▸ Exercise requirements
Reproduce the text of every one of the following entries line for line, without any change, and leave the pictures out of your answer.

--- Records for this exercise Enclosed Below ---

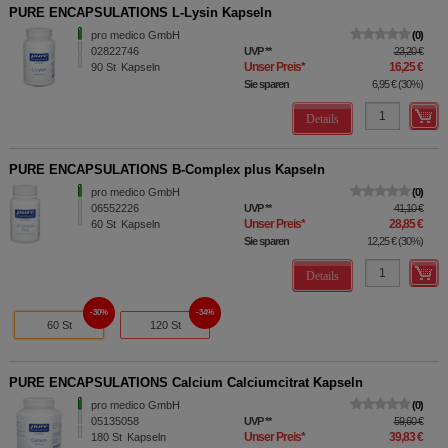
PURE ENCAPSULATIONS L-Lysin Kapseln
pro medico GmbH
0
02822746
UVP
**
23,20 €
Unser Preis
*
16,25 €
90
St
Kapseln
Sie sparen
6,95 €
(
30%
)
Details
PURE ENCAPSULATIONS B-Complex plus Kapseln
pro medico GmbH
0
06552226
UVP
**
41,10 €
Unser Preis
*
28,85 €
60
St
Kapseln
Sie sparen
12,25 €
(
30%
)
Details
30%
34%
60 St
120 St
PURE ENCAPSULATIONS Calcium Calciumcitrat Kapseln
pro medico GmbH
0
05135058
UVP
**
59,60 €
Unser Preis
*
39,83 €
180
St
Kapseln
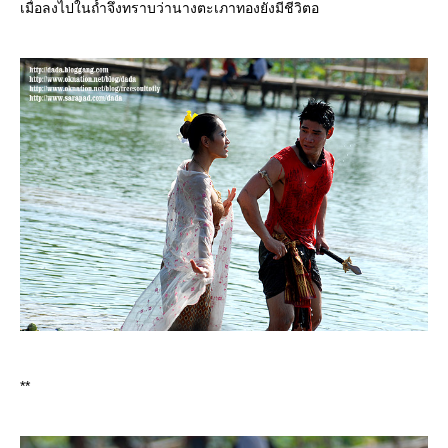
เมื่อลงไปในถ้ำจึงทราบว่านางตะเภาทองยังมีชีวิตอ
**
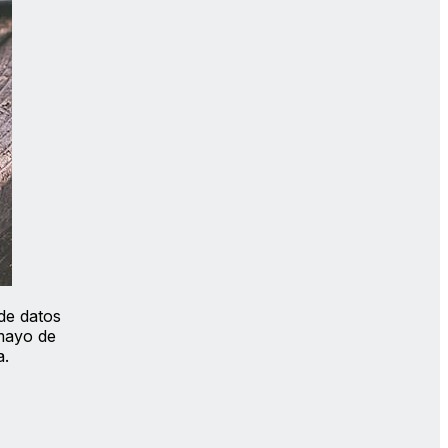
de datos
mayo de
a.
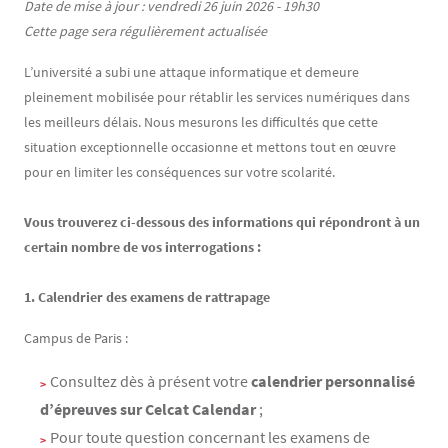
Contenu
Texte
Date de mise à jour : vendredi 26 juin 2026 - 19h30
Cette page sera régulièrement actualisée
L’université a subi une attaque informatique et demeure
pleinement mobilisée pour rétablir les services numériques dans
les meilleurs délais. Nous mesurons les difficultés que cette
situation exceptionnelle occasionne et mettons tout en œuvre
pour en limiter les conséquences sur votre scolarité.
Vous trouverez ci-dessous des informations qui répondront à un
certain nombre de vos interrogations :
1. Calendrier des examens de rattrapage
Campus de Paris :
Consultez dès à présent votre
calendrier personnalisé
d’épreuves sur Celcat Calendar
;
Pour toute question concernant les examens de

--- End of Enclosed Records for this exercise ---

▸ Exercise solution
PURE ENCAPSULATIONS L-Lysin Kapseln
pro medico GmbH
0
02822746
UVP
**
23,20 €
Unser Preis
*
16,25 €
90
St
Kapseln
Sie sparen
6,95 €
(
30%
)
Details
PURE ENCAPSULATIONS B-Complex plus Kapseln
pro medico GmbH
0
06552226
UVP
**
41,10 €
Unser Preis
*
28,85 €
60
St
Kapseln
Sie sparen
12,25 €
(
30%
)
Details
30%
34%
60 St
120 St
PURE ENCAPSULATIONS Calcium Calciumcitrat Kapseln
pro medico GmbH
0
05135058
UVP
**
59,60 €
Unser Preis
*
39,83 €
180
St
Kapseln
เมื่อลงไปในถ้ำจึงทราบว่านางตะเภาทองยังมีชีวิตอ
**
de datos
mayo de
a.
Contenu
Texte
Date de mise à jour : vendredi 26 juin 2026 - 19h30
Cette page sera régulièrement actualisée
L’université a subi une attaque informatique et demeure
pleinement mobilisée pour rétablir les services numériques dans
les meilleurs délais. Nous mesurons les difficultés que cette
situation exceptionnelle occasionne et mettons tout en œuvre
pour en limiter les conséquences sur votre scolarité.
Vous trouverez ci-dessous des informations qui répondront à un
certain nombre de vos interrogations :
1. Calendrier des examens de rattrapage
Campus de Paris :
Consultez dès à présent votre
calendrier personnalisé
d’épreuves sur Celcat Calendar
;
Pour toute question concernant les examens de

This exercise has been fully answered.